_WHAT THE EXERCISE ASKS_.
Answer these questions from the Konstruct project page:
(a) Which two messaging channels does Konstruct target for v1?
(b) Which service is named for billing integration?
(c) To which release are voice/telephony channels assigned?

_READING PASSAGE_.
########################################

Files
konstruct/.planning/PROJECT.md

4.1 KiB

Konstruct

What This Is

Konstruct is an AI workforce platform where SMBs subscribe to AI employees that communicate through familiar messaging channels — Slack and WhatsApp for v1. Clients get an AI worker that shows up where their team already communicates, requiring zero behavior change. Think "hire an AI department" rather than "subscribe to another SaaS dashboard."

Core Value

An AI employee that works in the channels your team already uses — no new tools to learn, no dashboards to check, just a capable coworker in Slack or WhatsApp.

Requirements

Validated

(None yet — ship to validate)

Active

  • Channel Gateway that normalizes messages from Slack and WhatsApp into a unified internal format
  • Single AI employee per tenant with configurable role, persona, and tools
  • Multi-tenant architecture with proper isolation (PostgreSQL RLS for Starter tier)
  • LLM backend pool with Ollama (local) + commercial APIs (Anthropic/OpenAI) via LiteLLM
  • Full admin portal (Next.js) for tenant management, agent configuration, and monitoring
  • Tenant onboarding flow in the portal
  • Billing integration (Stripe) for subscription management
  • Conversational memory (conversation history + vector search)
  • Tool framework for agent capabilities (registry, execution)
  • Rate limiting per tenant and per channel

Out of Scope

  • Multi-agent teams and coordinator pattern — v2 (need single agent working first)
  • AI company hierarchy (teams of teams) — v2+
  • Microsoft Teams, Mattermost, Rocket.Chat, Signal, Telegram — v2 channel expansion
  • BYO API key support — moved to v1 Phase 3 (operator requested during scoping)
  • Self-hosted deployment (Helm chart) — v2+ (SaaS-first for beta)
  • Voice/telephony channels — v3+
  • Agent marketplace / pre-built templates — v3+
  • SOC 2 / HIPAA compliance — post-revenue
  • White-labeling for agencies — future consideration

Context

  • Market gap: Existing AI tools are dashboards or chatbots, not channel-native workers. No coordinated AI teams. No self-hosted options for enterprises. Konstruct addresses all three.

########################################

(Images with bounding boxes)
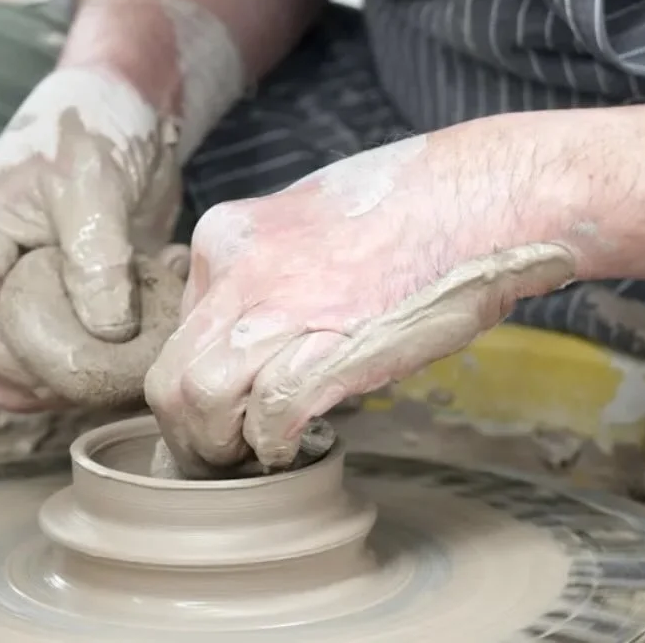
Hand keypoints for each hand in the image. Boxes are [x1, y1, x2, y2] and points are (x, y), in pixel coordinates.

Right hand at [0, 67, 180, 408]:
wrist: (129, 100)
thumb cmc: (94, 124)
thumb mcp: (93, 185)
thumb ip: (96, 261)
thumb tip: (107, 333)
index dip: (24, 362)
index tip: (90, 359)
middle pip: (1, 360)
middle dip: (63, 370)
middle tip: (128, 353)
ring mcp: (21, 284)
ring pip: (39, 360)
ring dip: (97, 358)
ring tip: (149, 319)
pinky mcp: (64, 291)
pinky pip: (77, 340)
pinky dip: (118, 339)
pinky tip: (159, 296)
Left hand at [144, 128, 575, 472]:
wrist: (474, 192)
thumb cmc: (410, 203)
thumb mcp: (309, 214)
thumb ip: (269, 266)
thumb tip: (256, 324)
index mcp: (228, 235)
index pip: (179, 333)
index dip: (200, 379)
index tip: (227, 405)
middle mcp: (237, 269)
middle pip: (170, 378)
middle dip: (192, 430)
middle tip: (226, 451)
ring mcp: (278, 308)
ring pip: (199, 401)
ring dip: (222, 445)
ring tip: (257, 452)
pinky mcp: (325, 347)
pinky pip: (268, 416)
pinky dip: (276, 444)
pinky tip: (297, 442)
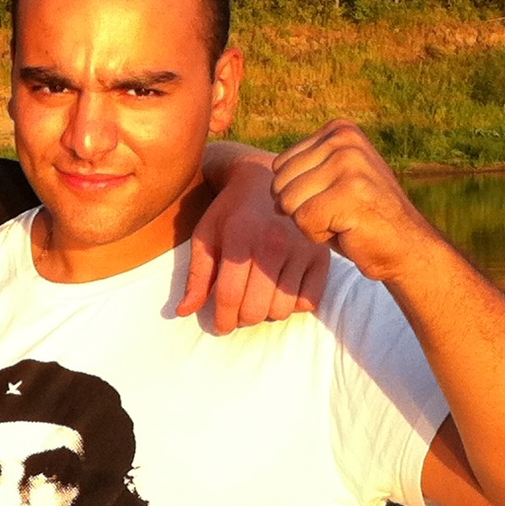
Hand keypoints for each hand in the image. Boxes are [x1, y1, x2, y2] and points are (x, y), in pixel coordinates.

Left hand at [178, 153, 330, 332]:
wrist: (267, 179)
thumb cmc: (230, 211)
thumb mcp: (205, 235)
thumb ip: (196, 276)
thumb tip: (183, 312)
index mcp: (240, 237)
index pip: (229, 297)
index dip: (221, 320)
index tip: (219, 327)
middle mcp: (273, 243)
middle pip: (256, 309)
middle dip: (241, 319)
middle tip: (236, 312)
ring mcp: (301, 249)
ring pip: (281, 310)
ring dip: (266, 313)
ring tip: (257, 298)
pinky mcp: (321, 255)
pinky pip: (308, 302)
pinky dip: (293, 305)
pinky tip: (280, 290)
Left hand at [269, 121, 447, 283]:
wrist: (405, 246)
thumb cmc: (360, 218)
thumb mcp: (330, 181)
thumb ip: (301, 172)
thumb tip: (271, 189)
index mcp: (339, 130)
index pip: (280, 165)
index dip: (299, 194)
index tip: (334, 199)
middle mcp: (344, 140)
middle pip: (280, 183)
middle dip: (301, 209)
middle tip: (338, 213)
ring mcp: (349, 164)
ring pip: (289, 202)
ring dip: (310, 223)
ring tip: (342, 220)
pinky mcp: (350, 192)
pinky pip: (304, 221)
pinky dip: (319, 235)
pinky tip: (348, 230)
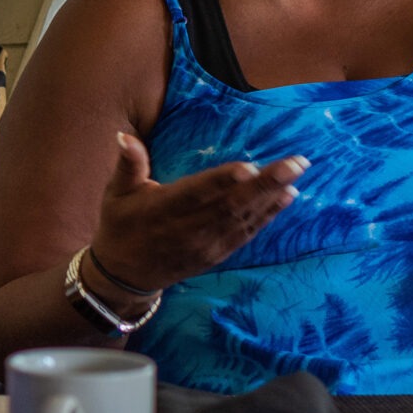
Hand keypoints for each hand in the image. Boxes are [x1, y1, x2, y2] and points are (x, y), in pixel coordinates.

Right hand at [92, 133, 306, 297]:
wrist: (124, 277)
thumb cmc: (121, 225)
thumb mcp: (116, 193)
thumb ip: (128, 164)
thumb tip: (124, 135)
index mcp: (163, 209)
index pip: (196, 193)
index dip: (222, 182)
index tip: (248, 168)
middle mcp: (188, 229)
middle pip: (231, 205)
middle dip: (266, 184)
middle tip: (296, 163)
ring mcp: (205, 244)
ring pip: (243, 219)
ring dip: (272, 197)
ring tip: (296, 175)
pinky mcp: (216, 255)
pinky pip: (245, 234)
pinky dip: (267, 216)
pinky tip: (286, 198)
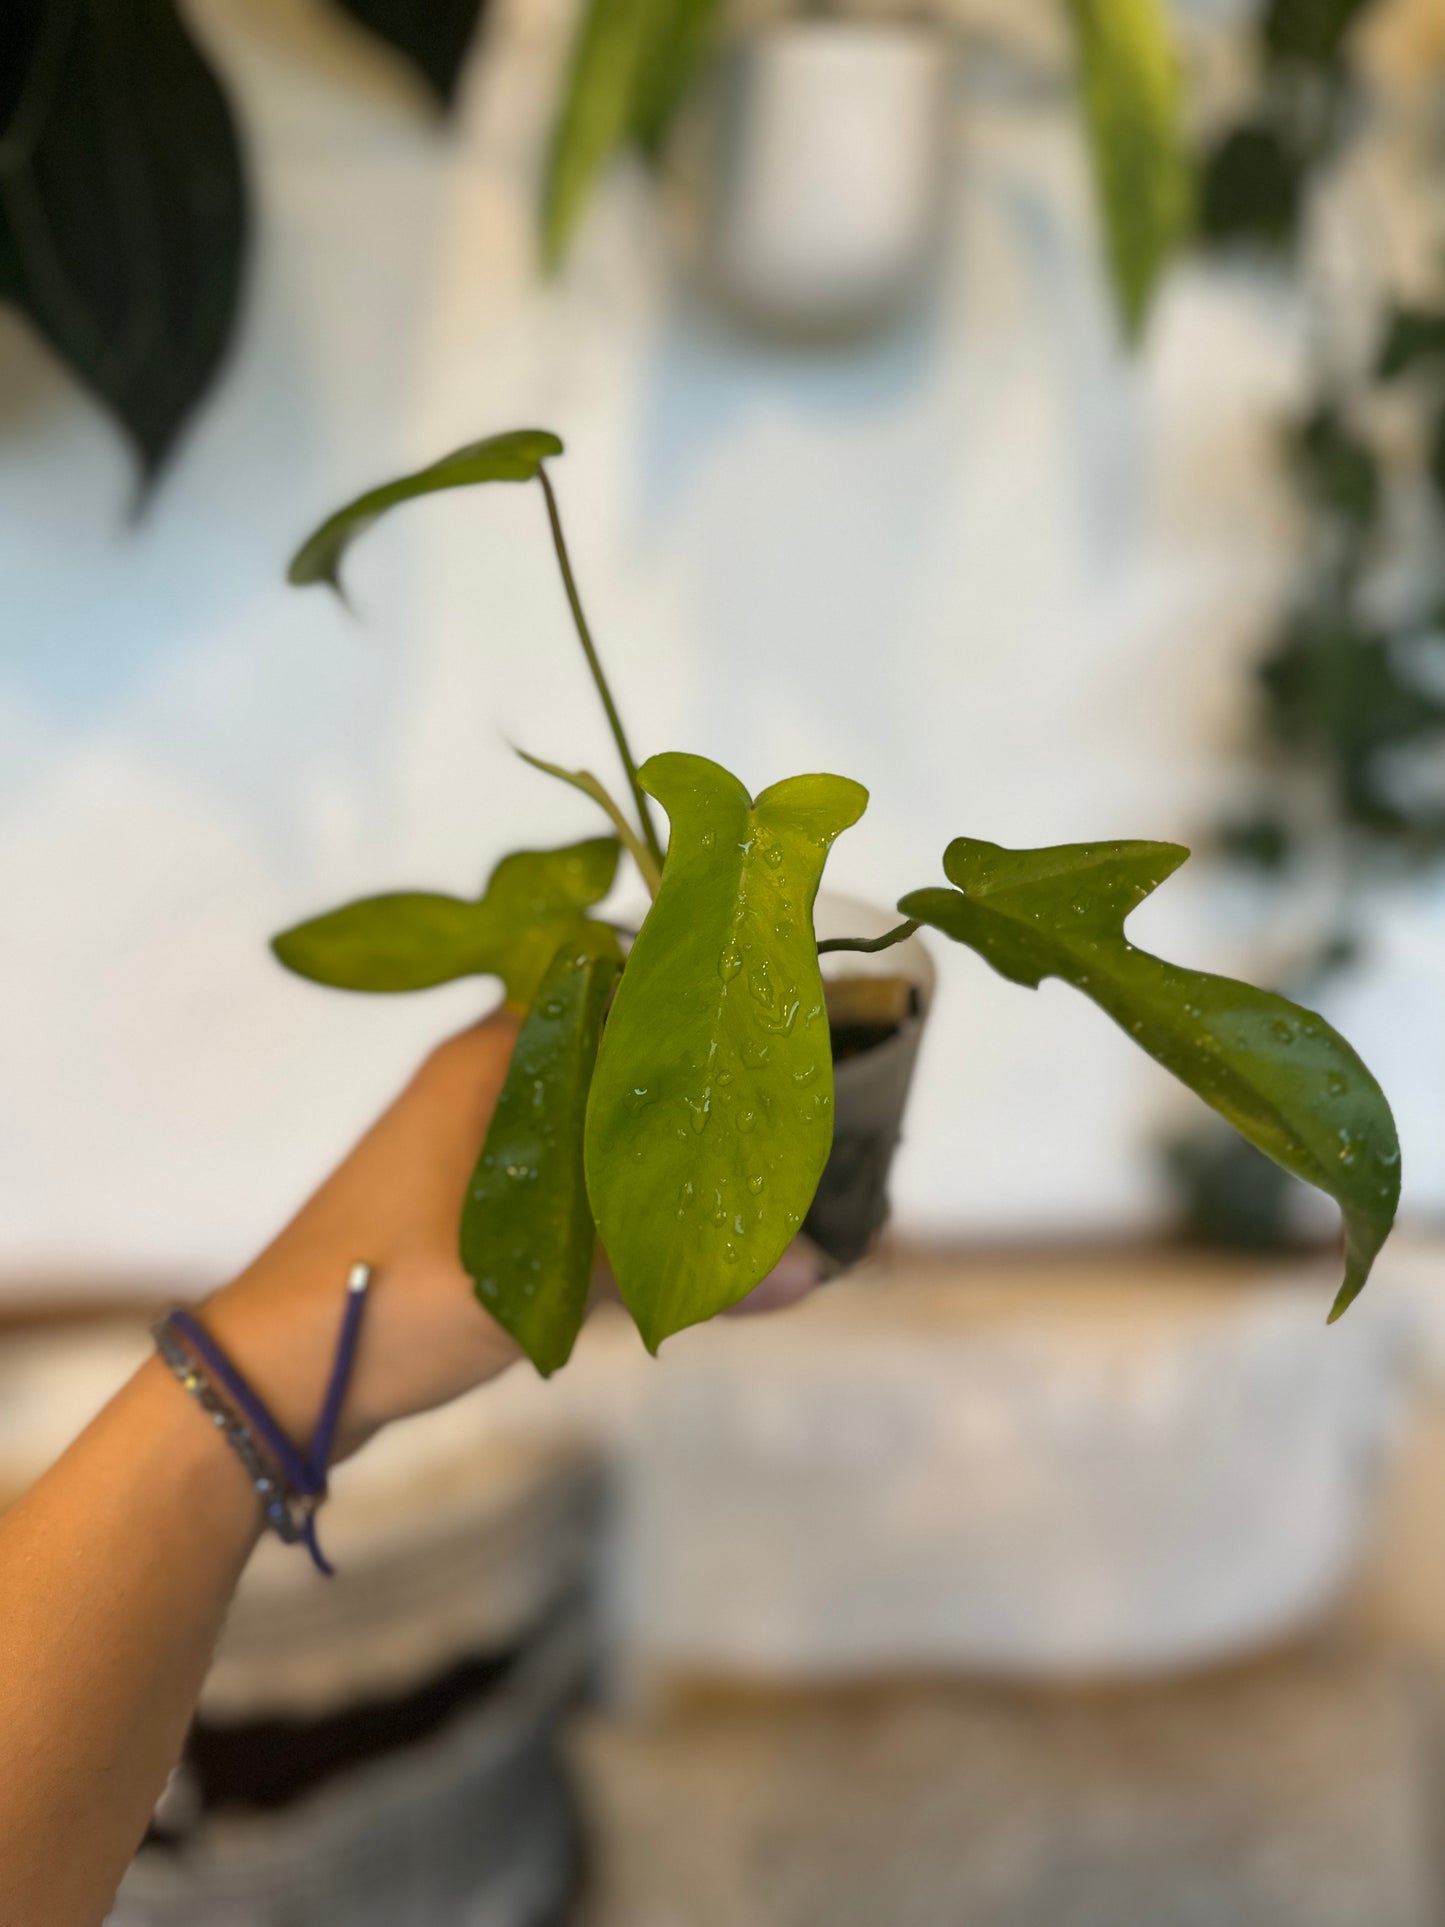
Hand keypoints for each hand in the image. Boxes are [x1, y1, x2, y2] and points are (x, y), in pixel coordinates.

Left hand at [203, 1009, 826, 1460]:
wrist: (268, 1381)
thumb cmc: (385, 1301)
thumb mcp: (537, 1285)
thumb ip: (673, 1270)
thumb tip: (812, 1269)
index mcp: (493, 1061)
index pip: (620, 994)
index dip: (700, 1014)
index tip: (785, 1037)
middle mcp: (487, 1083)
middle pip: (617, 1064)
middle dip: (696, 1096)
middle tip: (792, 1119)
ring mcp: (474, 1144)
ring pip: (595, 1126)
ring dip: (660, 1153)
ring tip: (755, 1173)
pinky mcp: (469, 1205)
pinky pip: (568, 1181)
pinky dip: (621, 1200)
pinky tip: (680, 1230)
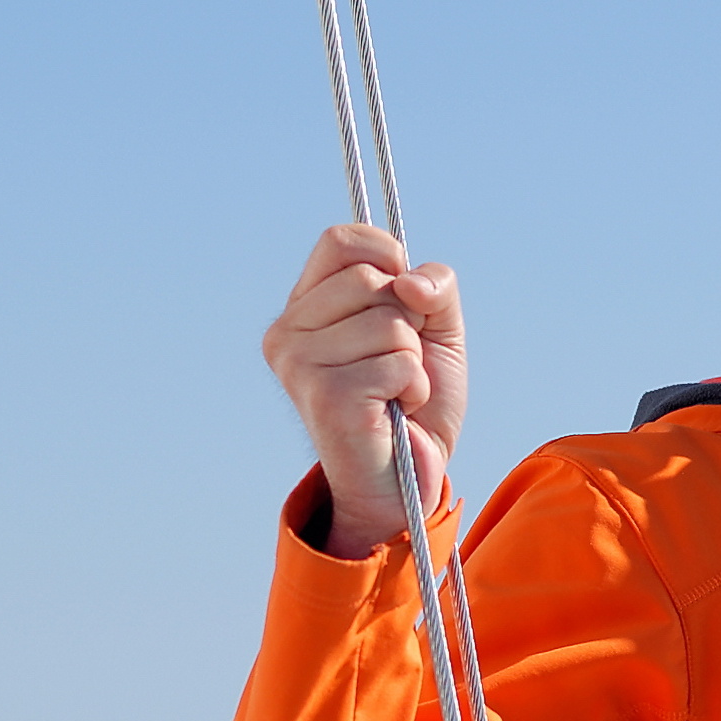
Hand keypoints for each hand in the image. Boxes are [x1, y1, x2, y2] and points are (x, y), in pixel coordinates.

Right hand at [259, 223, 466, 559]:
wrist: (404, 479)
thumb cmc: (411, 400)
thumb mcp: (434, 328)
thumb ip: (433, 286)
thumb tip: (410, 284)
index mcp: (302, 309)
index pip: (341, 241)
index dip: (386, 256)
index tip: (403, 297)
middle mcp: (287, 335)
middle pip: (372, 281)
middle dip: (408, 322)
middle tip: (393, 363)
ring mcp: (301, 368)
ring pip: (390, 324)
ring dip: (412, 361)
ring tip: (393, 392)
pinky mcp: (327, 400)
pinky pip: (400, 364)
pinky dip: (414, 388)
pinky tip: (395, 412)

########################################

_ANSWER TO THIS PROBLEM_.
(a) Slack and WhatsApp
(b) Stripe
(c) v3+